▶ WHAT IS BEING ASKED
Write out every line of the items below without changing anything.

▶ MATERIAL
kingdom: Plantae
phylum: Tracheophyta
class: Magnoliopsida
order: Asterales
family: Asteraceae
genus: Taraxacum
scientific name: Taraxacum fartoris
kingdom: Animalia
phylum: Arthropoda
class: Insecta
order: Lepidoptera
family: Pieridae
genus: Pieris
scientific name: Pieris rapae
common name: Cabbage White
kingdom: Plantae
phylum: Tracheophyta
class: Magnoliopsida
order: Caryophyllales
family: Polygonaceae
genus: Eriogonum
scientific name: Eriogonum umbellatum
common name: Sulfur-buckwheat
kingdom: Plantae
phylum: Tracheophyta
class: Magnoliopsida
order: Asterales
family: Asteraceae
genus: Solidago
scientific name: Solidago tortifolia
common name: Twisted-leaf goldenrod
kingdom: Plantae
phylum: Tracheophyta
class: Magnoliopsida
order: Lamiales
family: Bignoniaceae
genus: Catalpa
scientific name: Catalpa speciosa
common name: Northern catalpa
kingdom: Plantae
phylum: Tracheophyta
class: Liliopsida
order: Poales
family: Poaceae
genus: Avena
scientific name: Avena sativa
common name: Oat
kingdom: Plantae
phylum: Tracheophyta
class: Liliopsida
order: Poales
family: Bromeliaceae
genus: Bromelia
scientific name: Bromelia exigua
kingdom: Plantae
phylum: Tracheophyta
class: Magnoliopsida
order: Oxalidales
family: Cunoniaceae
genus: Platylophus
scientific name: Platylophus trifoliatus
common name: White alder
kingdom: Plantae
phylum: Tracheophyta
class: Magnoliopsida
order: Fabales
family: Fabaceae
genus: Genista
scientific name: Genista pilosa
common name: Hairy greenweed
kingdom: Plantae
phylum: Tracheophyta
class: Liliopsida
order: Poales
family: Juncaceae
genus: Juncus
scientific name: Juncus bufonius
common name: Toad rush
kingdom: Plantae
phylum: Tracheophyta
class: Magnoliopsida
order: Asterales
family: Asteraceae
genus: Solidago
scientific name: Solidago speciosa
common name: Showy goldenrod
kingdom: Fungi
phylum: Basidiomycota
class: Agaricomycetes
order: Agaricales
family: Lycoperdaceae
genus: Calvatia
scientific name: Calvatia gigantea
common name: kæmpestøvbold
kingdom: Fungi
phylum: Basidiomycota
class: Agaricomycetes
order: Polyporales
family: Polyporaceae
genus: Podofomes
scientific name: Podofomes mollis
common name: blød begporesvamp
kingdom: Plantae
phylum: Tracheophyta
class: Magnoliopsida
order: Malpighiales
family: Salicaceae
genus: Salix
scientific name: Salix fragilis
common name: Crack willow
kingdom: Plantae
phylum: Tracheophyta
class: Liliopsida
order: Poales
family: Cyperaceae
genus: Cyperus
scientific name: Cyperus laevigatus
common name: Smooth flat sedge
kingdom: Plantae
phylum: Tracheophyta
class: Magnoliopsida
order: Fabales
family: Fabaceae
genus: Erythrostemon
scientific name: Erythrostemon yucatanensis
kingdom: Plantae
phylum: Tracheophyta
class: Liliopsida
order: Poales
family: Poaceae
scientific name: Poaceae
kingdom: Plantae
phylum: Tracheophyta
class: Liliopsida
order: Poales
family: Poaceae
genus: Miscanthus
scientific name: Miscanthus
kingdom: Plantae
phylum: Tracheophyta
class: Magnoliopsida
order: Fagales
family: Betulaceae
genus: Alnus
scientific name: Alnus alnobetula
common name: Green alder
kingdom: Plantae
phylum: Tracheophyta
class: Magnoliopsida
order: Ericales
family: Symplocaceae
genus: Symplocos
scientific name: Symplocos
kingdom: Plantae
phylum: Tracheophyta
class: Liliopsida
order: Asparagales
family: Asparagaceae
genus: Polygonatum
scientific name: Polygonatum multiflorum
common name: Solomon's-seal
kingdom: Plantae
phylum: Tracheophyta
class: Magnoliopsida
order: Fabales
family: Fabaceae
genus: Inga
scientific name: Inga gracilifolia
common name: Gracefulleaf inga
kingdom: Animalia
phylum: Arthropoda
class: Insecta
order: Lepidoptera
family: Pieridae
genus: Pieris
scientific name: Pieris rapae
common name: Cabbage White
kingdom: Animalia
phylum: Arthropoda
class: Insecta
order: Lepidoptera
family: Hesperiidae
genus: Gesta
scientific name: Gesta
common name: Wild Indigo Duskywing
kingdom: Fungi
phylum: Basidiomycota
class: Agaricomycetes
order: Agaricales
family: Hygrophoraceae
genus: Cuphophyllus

▶ EXERCISE RESPONSE
kingdom: Plantae
phylum: Tracheophyta
class: Magnoliopsida
order: Asterales
family: Asteraceae
genus: Taraxacum
scientific name: Taraxacum fartoris
kingdom: Animalia
phylum: Arthropoda
class: Insecta
order: Lepidoptera
family: Pieridae
genus: Pieris
scientific name: Pieris rapae
common name: Cabbage White
kingdom: Plantae
phylum: Tracheophyta
class: Magnoliopsida
order: Caryophyllales
family: Polygonaceae
genus: Eriogonum
scientific name: Eriogonum umbellatum
common name: Sulfur-buckwheat
kingdom: Plantae
phylum: Tracheophyta
class: Magnoliopsida
order: Asterales
family: Asteraceae
genus: Solidago
scientific name: Solidago tortifolia
common name: Twisted-leaf goldenrod
kingdom: Plantae
phylum: Tracheophyta
class: Magnoliopsida
order: Lamiales
family: Bignoniaceae
genus: Catalpa
scientific name: Catalpa speciosa
common name: Northern catalpa
kingdom: Plantae
phylum: Tracheophyta
class: Liliopsida
order: Poales
family: Poaceae
genus: Avena
scientific name: Avena sativa
common name: Oat
kingdom: Plantae
phylum: Tracheophyta
class: Liliopsida
order: Poales
family: Bromeliaceae
genus: Bromelia
scientific name: Bromelia exigua
kingdom: Plantae
phylum: Tracheophyta
class: Magnoliopsida
order: Oxalidales
family: Cunoniaceae
genus: Platylophus
scientific name: Platylophus trifoliatus
common name: White alder
kingdom: Plantae
phylum: Tracheophyta
class: Magnoliopsida
order: Fabales
family: Fabaceae
genus: Genista
scientific name: Genista pilosa
common name: Hairy greenweed
kingdom: Plantae
phylum: Tracheophyta
class: Liliopsida
order: Poales
family: Juncaceae
genus: Juncus
scientific name: Juncus bufonius
common name: Toad rush
kingdom: Plantae
phylum: Tracheophyta
class: Magnoliopsida
order: Asterales
family: Asteraceae
genus: Solidago
scientific name: Solidago speciosa
common name: Showy goldenrod
kingdom: Fungi
phylum: Basidiomycota
class: Agaricomycetes
order: Agaricales
family: Lycoperdaceae
genus: Calvatia
scientific name: Calvatia gigantea
common name: kæmpestøvbold
kingdom: Fungi
phylum: Basidiomycota
class: Agaricomycetes
order: Polyporales
family: Polyporaceae
genus: Podofomes
scientific name: Podofomes mollis
common name: blød begporesvamp
kingdom: Plantae
phylum: Tracheophyta
class: Magnoliopsida
order: Malpighiales
family: Salicaceae
genus: Salix
scientific name: Salix fragilis
common name: Crack willow
kingdom: Plantae
phylum: Tracheophyta
class: Liliopsida
order: Poales
family: Cyperaceae
genus: Cyperus
scientific name: Cyperus laevigatus
common name: Smooth flat sedge
kingdom: Plantae
phylum: Tracheophyta
class: Magnoliopsida
order: Fabales
family: Fabaceae
genus: Erythrostemon
scientific name: Erythrostemon yucatanensis
kingdom: Plantae
phylum: Tracheophyta
class: Liliopsida
order: Poales
family: Poaceae
scientific name: Poaceae
kingdom: Plantae
phylum: Tracheophyta
class: Liliopsida
order: Poales
family: Poaceae
genus: Miscanthus
scientific name: Miscanthus
kingdom: Plantae
phylum: Tracheophyta
class: Magnoliopsida
order: Fagales
family: Betulaceae
genus: Alnus
scientific name: Alnus alnobetula
common name: Green alder
kingdom: Plantae
phylum: Tracheophyta
class: Magnoliopsida
order: Ericales
family: Symplocaceae
genus: Symplocos
scientific name: Symplocos
kingdom: Plantae
phylum: Tracheophyta
class: Liliopsida
order: Asparagales
family: Asparagaceae
genus: Polygonatum
scientific name: Polygonatum multiflorum
common name: Solomon's-seal
kingdom: Plantae
phylum: Tracheophyta
class: Magnoliopsida
order: Fabales
family: Fabaceae
genus: Inga
scientific name: Inga gracilifolia
common name: Gracefulleaf inga
kingdom: Animalia
phylum: Arthropoda
class: Insecta
order: Lepidoptera
family: Pieridae
genus: Pieris
scientific name: Pieris rapae
common name: Cabbage White
kingdom: Animalia
phylum: Arthropoda
class: Insecta
order: Lepidoptera
family: Hesperiidae
genus: Gesta
scientific name: Gesta
common name: Wild Indigo Duskywing
kingdom: Fungi
phylum: Basidiomycota
class: Agaricomycetes
order: Agaricales
family: Hygrophoraceae
genus: Cuphophyllus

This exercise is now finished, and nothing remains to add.